2013-04-10 52 views
3

添加缺少次行我有一个大的数据集,看起来像:我想填补缺失的时间步长(YYYY-MM-DD HH:MM:SS)由R中

Time,Volume  
1996-02-05 00:34:00,0.01 
1996-02-05 00:51:00,0.01 
1996-02-05 00:52:00,0.01 
1996-02-05 01:04:00,0.01 
1996-02-05 01:19:00,0.01 
1996-02-05 05:00:00,0.01 
1996-02-05 05:07:00,0.01 
1996-02-05 05:08:00,0.01 
1996-02-05 05:14:00,0.01 

对每个30分钟的时间间隔总结Volume列。这是我已经试过:

z <- read.zoo("precip.csv", header = TRUE, sep = ",", FUN = as.chron) 
half_hour <- period.apply(z, endpoints(z, "minutes", 30), length) 

其中返回:

Time,Volume 
02/05/96 00:52:00,3 
02/05/96 01:19:00,2 
02/05/96 05:14:00,4 

我想要得到的输出看起来像:

Time,Volume 
02/05/96 00:29:00,0 
02/05/96 00:59:00,3 
02/05/96 01:29:00,2 
02/05/96 01:59:00,0 
02/05/96 02:29:00,0 
02/05/96 02:59:00,0 

...等等。

另外,我想如果我能在原始数据集,使每分钟是占补(其中失踪Volumes等于0),这是可行的。

我发现this post,但不能使它工作。

> z_xts<- xts(precip[,c("Volume")],precip[,"Time"]) 
Error in xts(precip[, c("Volume")], precip[, "Time"]) : 
    order.by requires an appropriate time-based object 

回答

1

这应该做你想要什么:

library(xts) 
x <- as.xts(read.zoo(text="Time,Volume  
1996-02-05 00:34:00,0.01 
1996-02-05 00:51:00,0.01 
1996-02-05 00:52:00,0.01 
1996-02-05 01:04:00,0.01 
1996-02-05 01:19:00,0.01 
1996-02-05 05:00:00,0.01 
1996-02-05 05:07:00,0.01 
1996-02-05 05:08:00,0.01 
1996-02-05 05:14:00,0.01", 
sep=",", FUN=as.POSIXct, header=TRUE, drop=FALSE)) 

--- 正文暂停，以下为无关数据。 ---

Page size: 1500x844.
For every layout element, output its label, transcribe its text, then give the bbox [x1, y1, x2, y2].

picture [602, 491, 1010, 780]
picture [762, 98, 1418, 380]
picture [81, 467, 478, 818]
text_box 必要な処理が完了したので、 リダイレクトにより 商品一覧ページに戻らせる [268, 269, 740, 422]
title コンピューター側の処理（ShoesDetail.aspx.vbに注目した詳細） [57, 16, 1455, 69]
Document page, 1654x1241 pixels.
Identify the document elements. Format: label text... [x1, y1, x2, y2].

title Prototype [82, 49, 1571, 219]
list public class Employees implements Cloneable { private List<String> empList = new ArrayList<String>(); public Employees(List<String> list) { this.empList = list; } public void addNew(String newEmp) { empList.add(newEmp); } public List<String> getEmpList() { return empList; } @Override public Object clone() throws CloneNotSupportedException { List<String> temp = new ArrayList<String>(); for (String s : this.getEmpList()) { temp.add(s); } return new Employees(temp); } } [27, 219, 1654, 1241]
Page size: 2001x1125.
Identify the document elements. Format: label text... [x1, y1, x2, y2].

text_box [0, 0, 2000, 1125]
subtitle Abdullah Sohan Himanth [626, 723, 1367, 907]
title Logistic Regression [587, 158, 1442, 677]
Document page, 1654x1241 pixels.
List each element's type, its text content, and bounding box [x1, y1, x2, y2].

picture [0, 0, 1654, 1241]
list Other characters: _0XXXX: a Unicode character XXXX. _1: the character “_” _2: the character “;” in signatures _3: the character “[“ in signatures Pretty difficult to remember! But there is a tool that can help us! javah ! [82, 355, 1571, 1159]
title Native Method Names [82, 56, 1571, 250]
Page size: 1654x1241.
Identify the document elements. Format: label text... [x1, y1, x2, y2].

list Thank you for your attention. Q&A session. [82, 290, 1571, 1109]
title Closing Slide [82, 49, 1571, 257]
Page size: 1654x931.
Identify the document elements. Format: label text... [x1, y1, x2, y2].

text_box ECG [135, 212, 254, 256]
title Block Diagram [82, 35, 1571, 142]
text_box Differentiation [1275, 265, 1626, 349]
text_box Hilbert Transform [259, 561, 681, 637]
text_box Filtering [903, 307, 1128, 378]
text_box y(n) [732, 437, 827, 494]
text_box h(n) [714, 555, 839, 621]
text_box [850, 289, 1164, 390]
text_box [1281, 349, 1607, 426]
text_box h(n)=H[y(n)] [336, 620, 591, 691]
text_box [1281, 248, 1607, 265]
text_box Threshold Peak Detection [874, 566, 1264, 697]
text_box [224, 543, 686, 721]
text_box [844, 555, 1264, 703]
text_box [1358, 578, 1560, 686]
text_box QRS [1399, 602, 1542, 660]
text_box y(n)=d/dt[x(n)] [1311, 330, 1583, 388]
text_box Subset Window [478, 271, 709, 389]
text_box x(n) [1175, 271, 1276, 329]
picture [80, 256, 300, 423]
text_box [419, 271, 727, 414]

# 1) Create POSIXct sequence from midnight of the first day 
# until the end of the last day  
midnightDay1 <- as.POSIXct(format(start(x),"%Y-%m-%d")) 
timesteps <- seq(midnightDay1, end(x), by="30 min") 
# 2) Make a copy of your object and set all values for Volume to 1 
y <- x 
y$Volume <- 1 
# 3) Merge the copy with a zero-column xts object that has an index 
# with all the values you want. Fill missing values with 0. 
m <- merge(y, xts(,timesteps), fill=0) 
# 4) Align all index values to 30-minute intervals 
a <- align.time(m, 60*30) 
# 5) Sum the values for Volume in each period 
half_hour <- period.apply(a, endpoints(a, "minutes", 30), sum) 
+0

谢谢!我正在此错误消息在步骤4:>一< - align.time(米,60 * 30) 错误UseMethod(“align.time”): 关于“align.time”不适用方法应用于对象类“动物园” – user2263130 2013-04-10 21:50:03

+0

@ user2263130的:那是因为你转换'M'到动物园对象,而不是把它当作一个XTS的对象。 'align.time'仅适用于XTS对象,因为动物园的对象,不能保证被时间索引(它们可以被任何真实下令进行索引)。 – 2013-04-10 22:02:54

+0

啊!非常感谢你! – user2263130 2013-04-10 22:03:32

0

我有点困惑步骤3)上面提到的,所以我我所做的是:

library("lubridate") 
library("xts") 
my_data <- read.csv("my_data.csv", stringsAsFactors=FALSE, sep=",", 
header=T) 
colnames(my_data) <- c("Time", "PAR", "NDVI", "LWS") 
#It is easier if you subset your data 
my_data_short_short <- subset(my_data, select = c("Time", "NDVI")) 
my_data_short$Time <- ymd_hm(my_data_short$Time, tz="UTC") 
beginning <- as.POSIXct("2016-05-12 00:00",format = "%Y-%m-%d %H:%M", 
tz="UTC") 
end <- as.POSIXct("2016-06-05 00:00",format = "%Y-%m-%d %H:%M", tz="UTC") 
timesteps <- seq(beginning, end, by="5 min") 
volume <- rep_len(1, length.out=length(timesteps)) 
time_series <- data.frame(timesteps, volum) 
merge <- merge(time_series, my_data_short, by.x= "timesteps", by.y="Time", 
all.x=TRUE, all.y = FALSE) 

#This formats your data to run the package xts 
my_data_brief.xts <- xts(x= merge$NDVI, order.by=merge$timesteps, frequency 
= 1, tzone="UTC") 

# Align all index values to 30-minute intervals 
a <- align.time(my_data_brief.xts, 60*30) 
# 5) Sum the values for Volume in each period 
result <- period.apply(a, endpoints(a, "minutes", 30), sum, na.rm=TRUE) 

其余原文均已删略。